**Podany tekst**
┏━━
Każda z tych trzech talii to osobna gra, na którą składa się jedna zagadka. Tak jak prawdziwy detektyw Sherlock Holmes musimy w oparciu o ślady i poszlaki spróbować odtworzyć bieg wydarzeń i ustalić kto jest mordercą.
Jednorazowe gry karciane dla fanów zagadek kojarzą się od razu z seriami inspirowanymi escape roomami. „Exity” Galakty czy „Deckscape” pomimo paru detali nie różnią się od siebie mechaniką. Po prostu rozwiązuje się w nich szereg łamigłówek, by zaliczyć całą talię w jak najszybszym czasie. I szczerze sądziłam, że „Sherlocki” Josepa Izquierdy będą dokładnie takie same. Błąd! To są ZUPEŁNIE innego rodzaju doświadczenia.
Od razu napiszę, że nie musicie obawiać się spoilerów na zdjęciach. Do fotografii wykorzystałam wersję demo, która nie znajdzie się w sprzedaży w Polsce.
Sherlock – co w pudełku?

Każde pudełko to zbiór kart i instrukcja z pytaniami
Wszystkie trzy części nie są ze sobą powiązane. Mają dokładnie taką samą mechanikę, ale oczywiście inne fabuły. Zestaw składa się z talii ok. 32 kart oraz instrukcji, w której znajdziemy zaklejoną część. Możemy odsłonić ją dopiero na koniec zabawy, gdy wspólnie ustalimy rozwiązanie śledztwa. Znajdziemy tam zestaw 10 pytań, których wynik określi poziom naszego sukcesu, a także dokładne wyjaśnienie sprawy.

Miłym smaczkiem są wprowadzające nagrania audio
Do każdej sprawy znajdziemy krótkie wprowadzenie fabularne, będące najczęściej dialogiem. Jeżeli chcemy bardziej wczuć się w klimat możemy je sobie nawet odsłuchać po zeskanowaniu kodu QR. Cudnie! Te wprowadzenia nie są typowymi zapchajdziurami. Są one o tyle istotne, że bez nich nie będziemy wiedzieli czego dotyczy główny problem. Nie zawsze to będzie morderstwo i nie zawsze naszą rolą będzie jedynie odnalezienie zabójcy.

Przykładowe karty z talii demonstracyjnej
Jak wyglądają same karty? Po pierwsze nie znajdziecie na nich żadnej łamigłówki czy zadania. Można powiedzieć, że talia jest po prostu zbiorem strzępków informacji o danej sprawie. Często są to zeznania świadków dotyczące mniej lub bardziej istotnej rzeczy, kartki z notatnika, listy, SMS-y, ale także i zdjęcia miejsc czy przedmiotów. Po drugie zaś gra nie sugeruje, które dane Wam się naprawdę przydadzą. Częścią zabawy jest selekcja informacji.
┗━━
**Zadania do ćwiczenia**
a) Ile pytań zawiera zaklejona część instrukcji według tekstu o karcianych grach detektywistycznych?
b) Przepisz z tekstu o karcianych grach detektywistycznych wszystko od słów „Każda z tych” aż po słowa „sprzedaży w Polsce.”.
c) Podaj dalszy ciąg tekstu o karcianych grach detektywistycznych, zaczynając od miejsca, w którym się kończy.
Dane nie są potrzebne do wykonania zadań.

**Wykaz danych**
┏━━
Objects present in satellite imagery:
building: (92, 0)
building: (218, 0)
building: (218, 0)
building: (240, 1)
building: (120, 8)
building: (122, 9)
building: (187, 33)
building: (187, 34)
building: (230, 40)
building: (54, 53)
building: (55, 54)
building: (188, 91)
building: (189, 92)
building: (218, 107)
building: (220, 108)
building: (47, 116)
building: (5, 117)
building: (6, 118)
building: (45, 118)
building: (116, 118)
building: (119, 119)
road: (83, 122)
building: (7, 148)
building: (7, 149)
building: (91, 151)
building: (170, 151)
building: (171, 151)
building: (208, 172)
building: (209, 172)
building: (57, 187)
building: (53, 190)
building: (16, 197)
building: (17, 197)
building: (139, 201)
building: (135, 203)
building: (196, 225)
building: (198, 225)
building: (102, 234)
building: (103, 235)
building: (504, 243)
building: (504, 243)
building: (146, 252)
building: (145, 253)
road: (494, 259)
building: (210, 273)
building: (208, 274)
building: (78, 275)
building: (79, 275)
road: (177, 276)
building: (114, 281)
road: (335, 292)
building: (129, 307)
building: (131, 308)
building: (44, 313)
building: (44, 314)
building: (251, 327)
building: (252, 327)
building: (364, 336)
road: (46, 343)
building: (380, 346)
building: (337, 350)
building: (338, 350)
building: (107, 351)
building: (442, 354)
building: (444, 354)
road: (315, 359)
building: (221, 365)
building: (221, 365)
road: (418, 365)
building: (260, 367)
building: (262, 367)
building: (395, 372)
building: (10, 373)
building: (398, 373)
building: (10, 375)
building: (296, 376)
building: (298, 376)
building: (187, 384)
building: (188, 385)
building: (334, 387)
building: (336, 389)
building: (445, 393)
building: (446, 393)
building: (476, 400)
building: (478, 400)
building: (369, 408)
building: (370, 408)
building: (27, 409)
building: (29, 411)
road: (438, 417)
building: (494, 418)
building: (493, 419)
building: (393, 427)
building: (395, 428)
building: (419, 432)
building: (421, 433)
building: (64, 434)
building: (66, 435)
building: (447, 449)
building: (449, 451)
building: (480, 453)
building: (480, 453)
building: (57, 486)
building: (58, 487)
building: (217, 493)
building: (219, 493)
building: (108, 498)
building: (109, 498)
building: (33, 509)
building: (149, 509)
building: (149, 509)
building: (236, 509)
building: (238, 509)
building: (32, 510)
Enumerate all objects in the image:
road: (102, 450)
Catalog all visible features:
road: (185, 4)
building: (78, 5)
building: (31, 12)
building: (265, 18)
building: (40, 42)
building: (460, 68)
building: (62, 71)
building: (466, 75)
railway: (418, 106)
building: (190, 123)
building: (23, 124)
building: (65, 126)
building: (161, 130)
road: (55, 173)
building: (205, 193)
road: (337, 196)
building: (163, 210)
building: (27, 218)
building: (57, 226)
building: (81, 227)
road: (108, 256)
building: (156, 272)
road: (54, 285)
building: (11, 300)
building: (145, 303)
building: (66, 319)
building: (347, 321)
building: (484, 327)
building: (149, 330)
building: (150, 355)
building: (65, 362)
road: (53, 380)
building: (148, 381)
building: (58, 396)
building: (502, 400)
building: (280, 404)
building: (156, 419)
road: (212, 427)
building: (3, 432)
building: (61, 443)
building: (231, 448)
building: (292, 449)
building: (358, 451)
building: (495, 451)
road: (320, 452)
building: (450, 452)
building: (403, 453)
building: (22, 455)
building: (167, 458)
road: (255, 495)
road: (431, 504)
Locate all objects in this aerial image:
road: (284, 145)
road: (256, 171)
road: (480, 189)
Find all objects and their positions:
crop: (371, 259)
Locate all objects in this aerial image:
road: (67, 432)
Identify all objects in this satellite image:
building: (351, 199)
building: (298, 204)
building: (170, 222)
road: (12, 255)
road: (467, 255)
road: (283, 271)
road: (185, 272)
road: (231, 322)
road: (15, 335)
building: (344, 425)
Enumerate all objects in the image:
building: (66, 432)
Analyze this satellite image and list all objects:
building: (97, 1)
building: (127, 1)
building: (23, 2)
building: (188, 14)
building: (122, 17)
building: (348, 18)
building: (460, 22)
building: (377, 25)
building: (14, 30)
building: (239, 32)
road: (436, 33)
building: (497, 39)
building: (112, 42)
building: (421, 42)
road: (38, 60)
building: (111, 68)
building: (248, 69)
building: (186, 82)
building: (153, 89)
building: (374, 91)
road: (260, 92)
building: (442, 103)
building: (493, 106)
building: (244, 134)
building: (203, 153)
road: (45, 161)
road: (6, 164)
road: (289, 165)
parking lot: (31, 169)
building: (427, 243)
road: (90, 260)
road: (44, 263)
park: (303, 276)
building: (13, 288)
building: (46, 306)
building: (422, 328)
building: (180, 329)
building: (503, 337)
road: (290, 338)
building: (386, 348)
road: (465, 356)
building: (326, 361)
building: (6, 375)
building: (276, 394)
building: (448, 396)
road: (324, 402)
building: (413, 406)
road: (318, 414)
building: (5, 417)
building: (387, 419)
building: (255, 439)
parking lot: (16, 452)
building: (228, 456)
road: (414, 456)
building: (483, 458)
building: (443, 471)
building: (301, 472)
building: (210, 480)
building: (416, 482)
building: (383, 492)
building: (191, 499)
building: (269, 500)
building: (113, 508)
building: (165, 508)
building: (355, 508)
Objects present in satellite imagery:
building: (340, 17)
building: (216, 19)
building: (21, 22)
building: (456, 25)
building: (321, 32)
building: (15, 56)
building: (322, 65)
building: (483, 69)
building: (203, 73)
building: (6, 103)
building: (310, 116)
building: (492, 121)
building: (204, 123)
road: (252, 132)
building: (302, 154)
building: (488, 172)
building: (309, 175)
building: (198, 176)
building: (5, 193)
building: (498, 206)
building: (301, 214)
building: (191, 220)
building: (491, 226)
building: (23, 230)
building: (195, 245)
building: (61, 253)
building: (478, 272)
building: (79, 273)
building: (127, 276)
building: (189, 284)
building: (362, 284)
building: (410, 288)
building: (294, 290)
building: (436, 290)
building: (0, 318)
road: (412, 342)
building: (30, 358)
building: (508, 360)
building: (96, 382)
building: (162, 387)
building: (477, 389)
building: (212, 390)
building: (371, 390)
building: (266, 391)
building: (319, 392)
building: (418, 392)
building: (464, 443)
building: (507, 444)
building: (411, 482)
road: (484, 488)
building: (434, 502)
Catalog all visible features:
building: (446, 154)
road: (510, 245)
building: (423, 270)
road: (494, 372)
┗━━
**Zestaw odpowiedzi**
a) 10 pytań.

b)
Każda z tych trzech talii to osobna gra, na którą składa się jedna zagadka. Tak jak prawdziwy detektyw Sherlock Holmes musimy w oparciu o ślady i poszlaki spróbować odtworzyć bieg wydarzeń i ustalić kto jest mordercą.
Jednorazowe gry karciane dla fanów zagadek kojarzą się od razu z seriami inspirowanymi escape roomami. „Exity” Galakty czy „Deckscape” pomimo paru detali nie różnią się od siebie mechaniką. Po prostu rozwiązuje się w nich szereg łamigłówek, by zaliczyć całą talię w jak najszybszym czasie. I szczerze sądziłam, że „Sherlocki” Josepa Izquierdy będą dokładnie takie same. Błąd! To są ZUPEŁNIE innego rodzaju doświadczenia.
Od razu napiszę, że nie musicie obawiać się spoilerów na zdjęciach. Do fotografii wykorzystałam wersję demo, która nie znajdzie się w sprzedaży w Polsce.

c)
Sherlock – zasady gry

Przygotowanie do gry dla 3 osób
Po zapoznaniu się ze wstępem fabularnym, odkrywamy pierwszą kartę z talii z nr 01 i umieszczamy ją na środku stołu. Całą resztę kart tasujemy i rozdajemy po 3 karty na gracza (lub po 2 w większym składzie). „Sherlock” jest grą kooperacyjną, zatem wszyscy gramy tutaj razem, starając się rozpracować sprawę. W trakcie swojej tury gracz może albo ujawnić jedną z trzymanych na ręce kart (wówczas czyta ją na głos i kładzie na środku stołu), albo ją odrzucić bez pokazywania nikomu do pudełka. W tym drugim przypadku może jedynie odczytać na głos podkreślony tekst lub znajdujący się w specjalnej ramce.
Po wykonaniu akcji, gracz dobiera kartę i ruch przechodzi na następną osobę. Cały czas wolno dyskutować na temat kart ujawnionych, ale nie wolno zdradzać co przedstawiały karty odrzucone aż do czasu zakończenia gry.

Na ręce trzymamy zawsze 3 karty (lub 2 przy grze od 6 osób)
Na czym polega trudność? Otóż każda karta ujawniona, która nie będzie posiadała istotnej wskazówki (o tym zaś przekonamy się dopiero w momencie zakończenia gry i otworzenia arkusza z wynikami) da nam punkt ujemny. Należy też odrzucić z gry minimum 6 kart, by wygrać.
Gra kończy się w momencie, gdy zużyjemy wszystkie karty z talii. Teraz przechodzimy do najciekawszej części. Gracze wspólnie ustalają co widzieli na odrzuconych przez siebie kartach i łączą te dane z ujawnionymi faktami. Starają się przy tym odtworzyć bieg wydarzeń, by łatwiej było im odpowiadać na pytania. Gdy wszyscy są gotowi, rozklejamy arkusz 10 pytań. Oczywiście przy odpowiadaniu na nie nie możemy już przeglądać odrzuconych kart – pozostaje nam tylko wspieranie się zdobytą wiedzą i ujawnionymi kartami. Na odwrocie znajdziemy prawidłowe wyniki oraz przebieg całej historii. Każda poprawna odpowiedź daje nam 2 punkty. Należy ten wynik zsumować z minusami za ujawnione niepotrzebnie karty. Ostatecznie możemy porównać ilość naszych punktów z rozpiską w tabeli.
Sherlock – wrażenia z gry

Na koniec gry zostajemy z ujawnionymi kartami
Zdaję sobie sprawę, że suchy opis rozgrywki nie oddaje w ogóle tego, co się tutaj dzieje. Ja sama po przeczytaniu instrukcji pomyślałam, że jakieś to dziwaczne. Ale już przy pierwszej partyjce wszyscy zrozumieli z czym mamy do czynienia. „Sherlock” to immersyjna zabawa w prowadzenie śledztwa bez wdawania się w długie i skomplikowane zasady. Po prostu czysta dedukcja.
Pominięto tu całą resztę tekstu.